A República contra Bolsonaro
A República reage aos desatinos de Jair Bolsonaro. Se antes as palavras dos seus não eleitores em 2018 eram tomadas como inconformidade com o resultado das urnas e medo de perder a "mamata", agora podemos ouvir as mesmas ojerizas e temores pelas bocas dos que antes o apoiavam e de grupos que rejeitaram o petismo há muito ou pouco tempo atrás.
Logo nas primeiras semanas de seu mandato, vimos o STF se opor a suas medidas, vimos parte de seus eleitores arrependidos, vimos o próprio Congresso resistente a forma como ele conduzia a política e seus pronunciamentos conflituosos e nada diplomáticos. Vimos OAB, cientistas, imprensa, governadores, prefeitos, servidores públicos, e membros do seu antigo partido se manifestando contra o presidente e apontando claramente seus equívocos em suas mais diversas políticas - meio ambiente, economia, educação, saúde, segurança.
Sem falar na atitude ambígua, para a nossa sorte, do Ministério da Saúde que concorda com o presidente, mas opta pelo bom senso e responsabilidade social.
Em outras palavras, Bolsonaro conseguiu fazer com que aqueles setores importantes e vitais para o funcionamento da sociedade entendessem o que é uma República. Repúplica significa, a grosso modo, que o Estado e o governo de uma nação não agem como se o poder lhe fosse uma propriedade particular, como se um mandato fosse uma carta branca dada pela maioria para o mandatário fazer o que bem entendesse.

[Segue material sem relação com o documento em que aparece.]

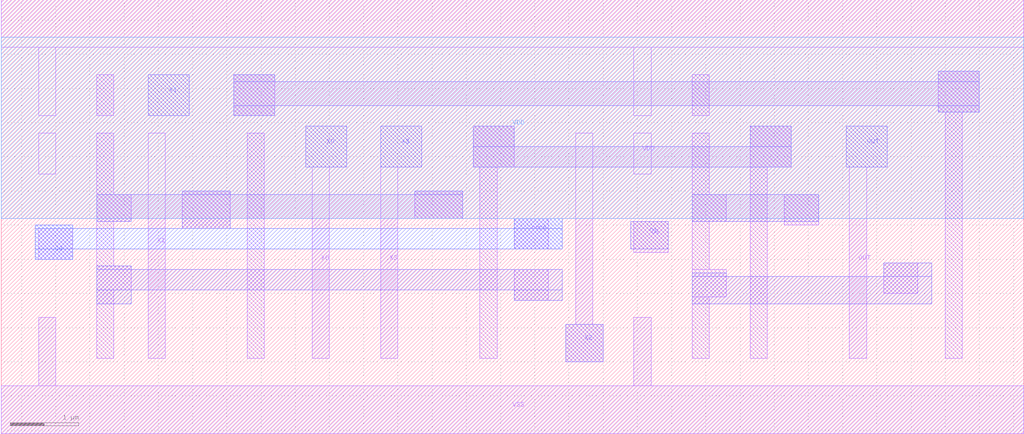
<source format=lef>
VERSION 5.7 ;
  NOWIREEXTENSIONATPIN ON ;
  DIVIDERCHAR "/" ;
  BUSBITCHARS "[]" ;
MACRO gf180mcu_osu_sc_gp9t3v3__mux4_1
  CLASS BLOCK ;
  FOREIGN gf180mcu_osu_sc_gp9t3v3__mux4_1 ;
  ORIGIN 0.800 1.050 ;
  SIZE 14.950 BY 6.350 ;
  PIN C0
    DIRECTION INPUT ;
    ANTENNAGATEAREA 2.295000 ;
    PORT
      LAYER Metal1 ;
        RECT -0.250 1.500 0.250 1.950 ;
        RECT 6.700 1.650 7.200 2.100 ;
      LAYER Metal2 ;
        RECT -0.300 1.500 0.250 2.000 ;
        RECT 6.700 1.650 7.400 2.100 ;
      LAYER Metal3 ;
        RECT -0.300 1.950 0.250 2.000 ;
        RECT 6.700 1.950 7.400 2.100 ;
        RECT -0.300 1.650 7.400 1.950 ;
        RECT -0.300 1.500 0.250 1.650 ;
    END
  END C0
  PIN X1
    DIRECTION INPUT ;
    ANTENNADIFFAREA 2.550000 ;
    PORT
      LAYER Metal1 ;
        RECT 1.350 3.600 1.950 4.200 ;
        RECT 1.350 0.050 1.600 3.350 ;
      LAYER Metal2 ;
        RECT 1.350 3.600 1.950 4.200 ;
    END
  END X1
  PIN X0
    DIRECTION INPUT ;
    ANTENNADIFFAREA 1.912500 ;
    PORT
      LAYER Metal1 ;
        RECT 3.650 2.850 4.250 3.450 ;
        RECT 3.750 0.050 4.000 2.850 ;
      LAYER Metal2 ;
        RECT 3.650 2.850 4.250 3.450 ;
    END
  END X0
  PIN X3
    DIRECTION INPUT ;
    ANTENNADIFFAREA 2.550000 ;
    PORT
      LAYER Metal1 ;
        RECT 4.750 2.850 5.350 3.450 ;
        RECT 4.750 0.050 5.000 2.850 ;
      LAYER Metal2 ;
        RECT 4.750 2.850 5.350 3.450 ;
    END
  END X3
  PIN X2
    DIRECTION INPUT ;
    ANTENNADIFFAREA 1.657500 ;
    PORT
      LAYER Metal1 ;
        RECT 7.600 0.550 7.850 3.350 ;
        RECT 7.450 0.000 8.000 0.550 ;
      LAYER Metal2 ;
        RECT 7.450 0.000 8.000 0.550 ;
    END
  END X2
  PIN C1
    DIRECTION INPUT ;
    ANTENNAGATEAREA 1.530000 ;
    PORT
      LAYER Metal1 ;
        RECT 8.450 1.600 8.950 2.050 ;
      LAYER Metal2 ;
        RECT 8.400 1.650 8.950 2.050 ;
    END
  END C1
  PIN OUT
    DIRECTION OUTPUT ;
    ANTENNADIFFAREA 2.932500 ;
    PORT
      LAYER Metal1 ;
        RECT 11.550 2.850 12.150 3.450 ;
        RECT 11.600 0.050 11.850 2.850 ;
      LAYER Metal2 ;
        RECT 11.550 2.850 12.150 3.450 ;
    END
  END OUT
  PIN VDD
    DIRECTION INOUT ;
    USE POWER ;
    PORT
      LAYER Nwell ;
        RECT -0.800 2.100 14.150 4.750 ;
      LAYER Metal1 ;
        RECT -0.800 4.600 14.150 5.300 ;
        RECT -0.250 3.600 0.000 4.600 ;
        RECT 8.450 3.600 8.700 4.600 ;
        RECT -0.250 2.750 0.000 3.350 ;
        RECT 8.450 2.750 8.700 3.350 ;
    END
  END VDD
  PIN VSS
    DIRECTION INOUT ;
    USE GROUND ;
    PORT
      LAYER Metal1 ;
        RECT -0.250 -0.350 0.000 0.650 ;
        RECT 8.450 -0.350 8.700 0.650 ;
        RECT -0.800 -1.050 14.150 -0.350 ;
    END
  END VSS
  OBS
      LAYER Metal1 ;
        RECT 0.600 3.600 0.850 4.200 ;
        RECT 2.600 3.600 3.200 4.200 ;
        RECT 9.300 3.600 9.550 4.200 ;
        RECT 12.900 3.650 13.500 4.250 ;
        RECT 0.600 2.450 0.850 3.350 ;
        RECT 0.600 2.050 1.100 2.450 ;
        RECT 0.600 1.400 0.850 2.050 ;
        RECT 1.850 1.950 2.550 2.500 ;
        RECT 0.600 1.050 1.100 1.400 ;
        RECT 0.600 0.050 0.850 1.050 ;
        RECT 2.800 0.050 3.050 3.350 ;
        RECT 6.100 2.850 6.700 3.450 ;
        RECT 5.250 2.100 5.950 2.500 ;
        RECT 6.200 0.050 6.450 2.850 ;
        RECT 9.300 2.450 9.550 3.350 ;
        RECT 10.150 2.850 10.750 3.450 ;
        RECT 9.300 2.050 9.800 2.450 ;
        RECT 9.300 1.350 9.550 2.050 ;
        RECT 6.700 0.900 7.200 1.350 ;
        RECT 9.300 0.950 9.800 1.350 ;
        RECT 9.300 0.050 9.550 0.950 ;
        RECT 10.150 0.050 10.400 2.850 ;
        RECT 10.650 2.000 11.150 2.450 ;
        RECT 12.100 1.000 12.600 1.450 ;
        RECT 13.000 0.050 13.250 3.650 ;
      LAYER Metal2 ;
        RECT 2.600 4.100 3.200 4.200 ;
        RECT 12.900 4.100 13.500 4.250 ;
        RECT 2.600 3.750 13.500 4.100 ;
        RECT 2.600 3.600 3.200 3.750 ;
        RECT 12.900 3.650 13.500 3.750 ;
        RECT 6.100 3.150 6.700 3.450 ;
        RECT 10.150 3.150 10.750 3.450 ;
        RECT 6.100 2.850 10.750 3.150 ;
        RECT 1.850 2.450 2.550 2.500 ;
        RECT 5.250 2.450 5.950 2.500 ;
        RECT 0.600 2.100 5.950 2.450 ;
        RECT 0.600 2.050 1.100 2.100 ;
        RECT 1.850 1.950 2.550 2.100 ;
        RECT 9.300 2.050 11.150 2.450 ;
        RECT 0.600 1.350 1.100 1.400 ;
        RECT 0.600 1.050 7.400 1.350 ;
        RECT 0.600 0.850 1.100 1.050 ;
        RECT 6.700 0.900 7.400 1.050 ;
        RECT 9.300 1.250 9.800 1.300 ;
        RECT 12.100 1.250 12.800 1.450 ;
        RECT 9.300 0.850 12.800 1.250 ;
  END
END gf180mcu_osu_sc_gp9t3v3__mux4_1
END LIBRARY


</source>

A Res Publica, a coisa pública, sua gestão e leis implicam em processos racionais que eliminem das decisões e procedimentos a vontade que não seja oriunda do povo. As decisões são políticas, mas nunca contra a coisa pública e nunca como se fosse uma coisa privada e particular, a qual se permite conduzir conforme caprichos e desejos de quem a possui.
As decisões técnicas servem como um instrumento para que a coisa pública seja atendida e não submetida a anseios e preconceitos particulares de quem governa. Por isto a ciência, a tecnologia, a erudição e os saberes diversos não só fortalecem a República como também se tornam seu fundamento e sustentáculo. São elas que permitem que as decisões repulicanas, responsáveis coletivamente, sejam as melhores a serem tomadas.
É óbvio que quem lida com algo privado e de sua posse faz quase o que bem entender com o que tem: experimenta, modifica, testa e submete aos seus caprichos e devaneios - e ainda assim, contanto que não cause prejuízo a bens comuns e de terceiros.
A luta contra os efeitos nefastos do Covid-19 é de responsabilidade coletiva, cabe ao Estado e os entes federados, tendo eles a responsabilidade do poder conferido pelo povo, de zelar pelo bem comum. Cientistas, estudiosos, mídia, profissionais da saúde, servidores e professores também possuem responsabilidade pública e não estão fugindo dela espalhando impaupérios e motivando comportamentos nocivos a preservação da saúde pública.
Agora, por outro lado, vejam o presidente e seus ainda fieis apoiadores e outros que evitam serem reconhecidos como tais, mas que sabemos pela conversa o tipo de ideologia em que suas mentes se encontram imersas. Estas pessoas são republicanas? Cabe, segundo o que descrevi chamar a estes disseminadores da praga da última década também chamada de fake news, ainda mais nociva que o Covid-19, de republicanos? Chamariam a partir de como se comportam e falam de republicanos?
A Republica rejeita Bolsonaro como um corpo estranho que ameaça a adoecer o resto do organismo social. É notório para qualquer analista político como o Congresso e o Poder Judiciário não tem feito outra coisa que inibir e moderar atitudes inconsequentes daquele que ocupa neste momento a presidência.
É notório como suas reformas e medidas provisórias precisam ser devidamente ajustadas e mesmo alertadas para que não esbarrem na Constituição e ou causem grave prejuízos aos interesses públicos.
Independente da ideologia de cada, com suas identificações políticas particulares, o momento agora é de defender o que temos de mais precioso, ainda que muito a desejar, que é a República. Até quando o congresso, o judiciário e as organizações da sociedade civil conseguiram que a coisa pública não seja prejudicada gravemente por um presidente que nunca se mostrou a altura da responsabilidade confiada a mesma?
Será necessária uma tragédia de grandes proporções para entendermos que a tolerância com o intolerante levará a tirania deste último ou a um caos social de grande prejuízo para o coletivo?